__WORK TO COMPLETE__. Your reply should reproduce each line below exactly and carry none of the pictures.

__RECORDS SHOWN__.
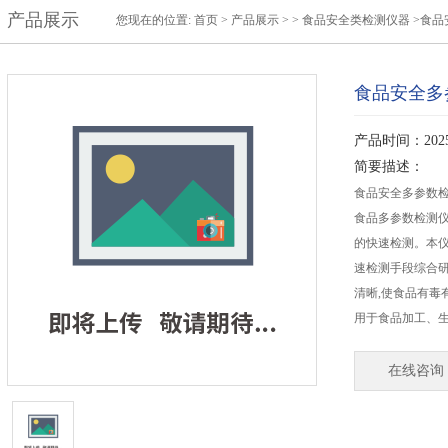
产品展示
您现在的位置:
首页
>
产品展示
> >
食品安全类检测仪器
>食品
食品安全多
产品时间：2025-
简要描述：
食品安全多参数检
食品多参数检测
的快速检测。本仪
速检测手段综合研
清晰,使食品有毒
用于食品加工、
在线咨询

__YOUR RESPONSE__.
产品展示
您现在的位置:
首页
>
产品展示
> >
食品安全类检测仪器
>食品
食品安全多
产品时间：2025-
简要描述：
食品安全多参数检
食品多参数检测
的快速检测。本仪
速检测手段综合研
清晰,使食品有毒
用于食品加工、
在线咨询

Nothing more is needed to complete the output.